## GOAL
Output every one of the lines below verbatim, with no alterations.

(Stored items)
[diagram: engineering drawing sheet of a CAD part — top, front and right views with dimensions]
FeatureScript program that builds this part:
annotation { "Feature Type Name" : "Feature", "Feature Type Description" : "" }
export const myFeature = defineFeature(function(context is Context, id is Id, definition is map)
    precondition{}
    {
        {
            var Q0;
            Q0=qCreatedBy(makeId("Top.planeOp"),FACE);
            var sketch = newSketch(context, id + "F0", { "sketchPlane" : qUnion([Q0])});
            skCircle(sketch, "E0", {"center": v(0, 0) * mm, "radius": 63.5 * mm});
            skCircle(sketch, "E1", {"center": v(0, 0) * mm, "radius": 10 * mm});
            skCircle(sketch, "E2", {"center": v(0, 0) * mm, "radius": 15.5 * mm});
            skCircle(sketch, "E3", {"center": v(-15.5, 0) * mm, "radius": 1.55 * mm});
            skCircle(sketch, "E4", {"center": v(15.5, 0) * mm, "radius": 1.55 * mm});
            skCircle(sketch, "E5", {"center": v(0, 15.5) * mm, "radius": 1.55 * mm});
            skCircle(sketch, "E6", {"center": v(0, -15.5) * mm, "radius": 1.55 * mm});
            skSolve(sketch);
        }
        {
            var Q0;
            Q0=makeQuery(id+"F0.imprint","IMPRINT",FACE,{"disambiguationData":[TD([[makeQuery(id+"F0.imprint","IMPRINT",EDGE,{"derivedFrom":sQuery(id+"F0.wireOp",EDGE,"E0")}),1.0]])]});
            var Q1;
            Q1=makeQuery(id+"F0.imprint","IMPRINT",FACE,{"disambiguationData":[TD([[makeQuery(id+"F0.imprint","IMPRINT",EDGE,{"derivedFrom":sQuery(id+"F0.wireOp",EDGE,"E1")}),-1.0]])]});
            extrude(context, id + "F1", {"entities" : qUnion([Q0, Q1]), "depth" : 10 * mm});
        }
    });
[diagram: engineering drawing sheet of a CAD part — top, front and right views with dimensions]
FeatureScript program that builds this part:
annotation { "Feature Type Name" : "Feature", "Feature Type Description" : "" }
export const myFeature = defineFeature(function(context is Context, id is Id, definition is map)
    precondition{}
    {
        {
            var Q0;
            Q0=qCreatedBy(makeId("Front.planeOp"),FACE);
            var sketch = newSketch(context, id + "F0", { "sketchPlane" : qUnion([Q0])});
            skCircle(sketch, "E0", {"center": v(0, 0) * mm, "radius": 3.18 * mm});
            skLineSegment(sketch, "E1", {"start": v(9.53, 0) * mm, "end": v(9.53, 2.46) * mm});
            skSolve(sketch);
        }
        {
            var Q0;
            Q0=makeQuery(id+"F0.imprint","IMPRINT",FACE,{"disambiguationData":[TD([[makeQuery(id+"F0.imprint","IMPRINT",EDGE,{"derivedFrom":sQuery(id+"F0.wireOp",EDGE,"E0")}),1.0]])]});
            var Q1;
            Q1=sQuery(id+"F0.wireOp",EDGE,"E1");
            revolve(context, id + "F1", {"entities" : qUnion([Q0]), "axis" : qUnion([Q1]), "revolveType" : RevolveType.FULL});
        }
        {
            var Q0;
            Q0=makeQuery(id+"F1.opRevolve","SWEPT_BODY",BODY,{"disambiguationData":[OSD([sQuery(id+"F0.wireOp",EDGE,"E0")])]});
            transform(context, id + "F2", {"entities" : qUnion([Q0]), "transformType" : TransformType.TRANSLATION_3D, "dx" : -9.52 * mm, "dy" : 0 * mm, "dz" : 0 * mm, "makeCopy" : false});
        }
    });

## SOLUTION FOR THIS TASK
[diagram: engineering drawing sheet of a CAD part — top, front and right views with dimensions]
FeatureScript program that builds this part:
annotation { "Feature Type Name" : "Feature", "Feature Type Description" : "" }
export const myFeature = defineFeature(function(context is Context, id is Id, definition is map)
    precondition{}
    {
        {
            var Q0;
            Q0=qCreatedBy(makeId("Top.planeOp"),FACE);
            var sketch = newSketch(context, id + "F0", { "sketchPlane" : qUnion([Q0])});
            skCircle(sketch, "E0", {"center": v(0, 0) * mm, "radius": 63.5 * mm});
            skCircle(sketch, "E1", {"center": v(0, 0) * mm, "radius": 10 * mm});
            skCircle(sketch, "E2", {"center": v(0, 0) * mm, "radius": 15.5 * mm});
            skCircle(sketch, "E3", {"center": v(-15.5, 0) * mm, "radius": 1.55 * mm});
            skCircle(sketch, "E4", {"center": v(15.5, 0) * mm, "radius": 1.55 * mm});
            skCircle(sketch, "E5", {"center": v(0, 15.5) * mm, "radius": 1.55 * mm});
            skCircle(sketch, "E6", {"center": v(0, -15.5) * mm, "radius": 1.55 * mm});
            skSolve(sketch);
        }
        {
            var Q0;
            Q0=makeQuery(id+"F0.imprint","IMPRINT",FACE,{"disambiguationData":[TD([[makeQuery(id+"F0.imprint","IMPRINT",EDGE,{"derivedFrom":sQuery(id+"F0.wireOp",EDGE,"E0")}),1.0]])]});
            var Q1;
            Q1=makeQuery(id+"F0.imprint","IMPRINT",FACE,{"disambiguationData":[TD([[makeQuery(id+"F0.imprint","IMPRINT",EDGE,{"derivedFrom":sQuery(id+"F0.wireOp",EDGE,"E1")}),-1.0]])]});
            extrude(context, id + "F1", {"entities" : qUnion([Q0, Q1]), "depth" : 10 * mm});
        }
    });
[diagram: engineering drawing sheet of a CAD part — top, front and right views with dimensions]
FeatureScript program that builds this part:
annotation { "Feature Type Name" : "Feature", "Feature Type Description" : "" }
export const myFeature = defineFeature(function(context is Context, id is Id, definition is map)
    precondition{}
    {
        {
            var Q0;
            Q0=qCreatedBy(makeId("Front.planeOp"),FACE);
            var sketch = newSketch(context, id + "F0", { "sketchPlane" : qUnion([Q0])});
            skCircle(sketch, "E0", {"center": v(0, 0) * mm, "radius": 3.18 * mm});
            skLineSegment(sketch, "E1", {"start": v(9.53, 0) * mm, "end": v(9.53, 2.46) * mm});
            skSolve(sketch);
        }
        {
            var Q0;
            Q0=makeQuery(id+"F0.imprint","IMPRINT",FACE,{"disambiguationData":[TD([[makeQuery(id+"F0.imprint","IMPRINT",EDGE,{"derivedFrom":sQuery(id+"F0.wireOp",EDGE,"E0")}),1.0]])]});
            var Q1;
            Q1=sQuery(id+"F0.wireOp",EDGE,"E1");
            revolve(context, id + "F1", {"entities" : qUnion([Q0]), "axis" : qUnion([Q1]), "revolveType" : RevolveType.FULL});
        }
        {
            var Q0;
            Q0=makeQuery(id+"F1.opRevolve","SWEPT_BODY",BODY,{"disambiguationData":[OSD([sQuery(id+"F0.wireOp",EDGE,"E0")])]});
            transform(context, id + "F2", {"entities" : qUnion([Q0]), "transformType" : TransformType.TRANSLATION_3D, "dx" : -9.52 * mm, "dy" : 0 * mm, "dz" : 0 * mm, "makeCopy" : false});
        }
    });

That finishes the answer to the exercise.